Tsukuba was originally scheduled to start up its athletic department in April, after this past year's transitional period.

But Shinzo Yamada, one of the sports administrators at Tsukuba, said his team pushed back the launch to give the transitional team another year of preparation.

Tsukuba has more than 40 sports teams but their reactions to the formation of the athletic department, which is a step into the unknown for them, has been muted.

In fact, only three teams — the baseball team and the men's and women's handball teams — have agreed to act under the umbrella of the athletic department. The men's and women's volleyball teams have agreed to take part as associate members.

But the project team is not disheartened by the blunt response. The members are not naive and knew it would not be easy to change the culture of something that has been in place for decades.

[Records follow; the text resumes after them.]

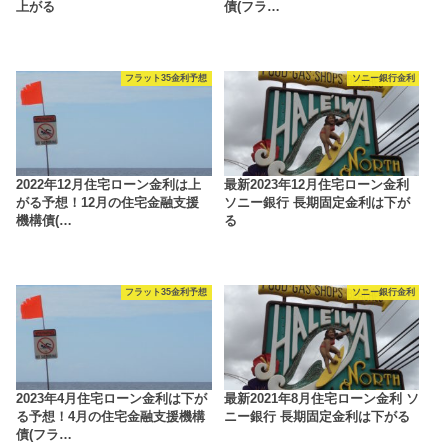
上がる
債(フラ…
フラット35金利予想
ソニー銀行金利
2022年12月住宅ローン金利は上
最新2023年12月住宅ローン金利
がる予想！12月の住宅金融支援
ソニー銀行 長期固定金利は下が
機構債(…
る
フラット35金利予想
ソニー銀行金利
2023年4月住宅ローン金利は下が
最新2021年8月住宅ローン金利 ソ
る予想！4月の住宅金融支援機構
ニー銀行 長期固定金利は下がる
債(フラ…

Jordan hinted that things are moving slower than they originally thought. But he added that it's probably "how it should be," to allocate more time to educate those who are associated with college sports in Japan.

"So that people can really be thoughtful about why they want it to happen, why this change should happen," Jordan said.

Daniel Funk, a professor in the same department as Jordan at Temple, described the project as "a big ship in the ocean," because once it starts moving, it becomes "very hard to turn."

Still, Funk seemed a little perplexed to see resistance from sporting officials at Japanese universities, because universities have facilities and already let their students play sports, yet have left them as "private organizations" to act outside their institutional systems.

So looking back at the last two years serving as director of the research project, Funk said that the group has tried to come up with "a change management strategy." The idea is to persuade officials of universities and college sports clubs to understand why the moves are necessary and how it benefits them.

"So moving forward, I think that would be a direction to help other universities deal with both the external and internal politics change," he said.

Yuhei Inoue, an assistant professor in sports management at the University of Minnesota who has also been a key member on the research project, insisted that developing relationships is highly important in Japan when you attempt to modify something.

"So whatever model you try to bring over here, how you explain it to people like coaches and school officials is important," Inoue said. "I think that it is really significant to communicate with them well and earn cooperation from them."

The NCAA was founded in the U.S. in 1906 (it was initially called the Intercollegiate Athletic Association of the United States), essentially because there were too many injuries and deaths related to college football.

Funk said he hopes Japan is "not forced to move quickly" because of a crisis. He wants college sports in Japan to promote "well-being" for the students and student-athletes.

Despite meeting more resistance than originally anticipated, Jordan remains optimistic that the project will eventually work due to growing interest from collegiate officials in Japan.

"It seems like for their interests, because every time we come over here, there's more and more schools that are coming to these functions, it seems there's a lot of discussion, the government wants to create this — Japanese version of the NCAA."

The project will next go into the third and final phase, in which Tsukuba will designate its director and vice director of athletics and prepare to actually run its athletics department.